Aratus

Plutarch

Plutarch. Plutarch's Lives, Vol. XI. Perrin, Bernadotte, translator. Cambridge, MA: Harvard University Press; London: William Heinemann Ltd., 1926.

He also made Ptolemy an ally of the Achaeans, with the leadership in war on land and sea. And he was so influential among the Achaeans that, since it was not permissible every year, they chose him general every other year, though, in fact, his wisdom made him their leader all the time. For they saw that he put first and foremost, not wealth, not fame, not friendship with kings, not his own native city’s advantage, but only the growth in power of the Achaean League.

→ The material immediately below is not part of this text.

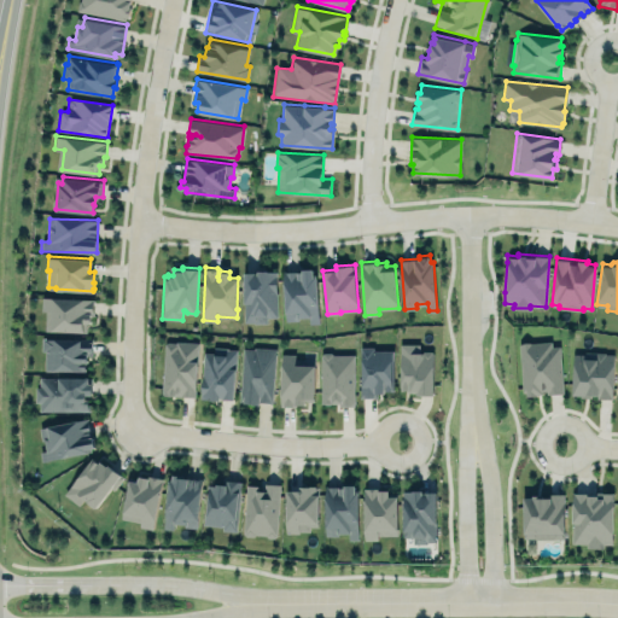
[(244,270),(258,270),(258,269),(277,269),(278,316),(268,316),(267,322),(254,322),(254,321),(244,321),(244,270)]
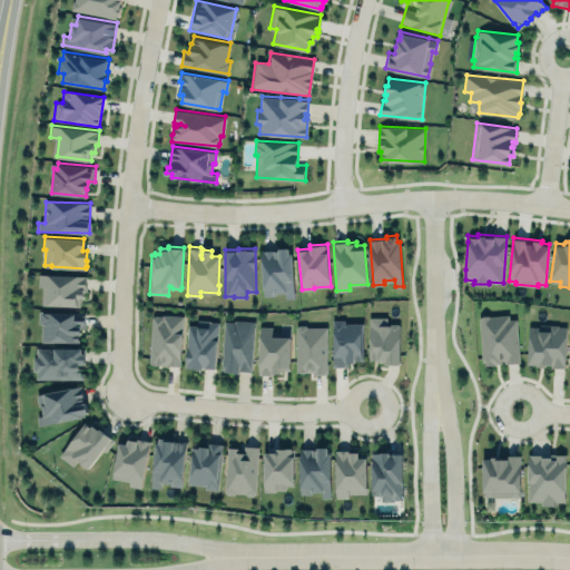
[(261,251),(262,296),(284,295),(284,300),(293,300),(292,249),(261,251)]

For he considered that the Greek states which were weak would be preserved by mutual support when once they had been bound as it were by the common interest, and that just as the members of the body have a common life and breath because they cleave together in a common growth, but when they are drawn apart and become separate they wither away and decay, in like manner the several states are ruined by those who dissever their common bonds, but are augmented by mutual support, when they become parts of a great whole and enjoy a common foresight.

And so, since he saw that the best of the neighbouring peoples were autonomous, and was distressed at the servitude of the Argives, he plotted to kill Aristomachus the tyrant of Argos, being ambitious to restore its freedom to the city as a reward for the rearing it had given him, as well as to attach it to the Achaean League.

Accordingly, men were found to dare the deed, of whom Aeschylus and Charimenes the seer were the chief. They had no swords, however, the tyrant having prohibited the possession of them under heavy penalties. Aratus, therefore, ordered small daggers to be made for them in Corinth and sewed them up in pack-saddles; these he put upon beasts of burden carrying ordinary wares and sent them into Argos.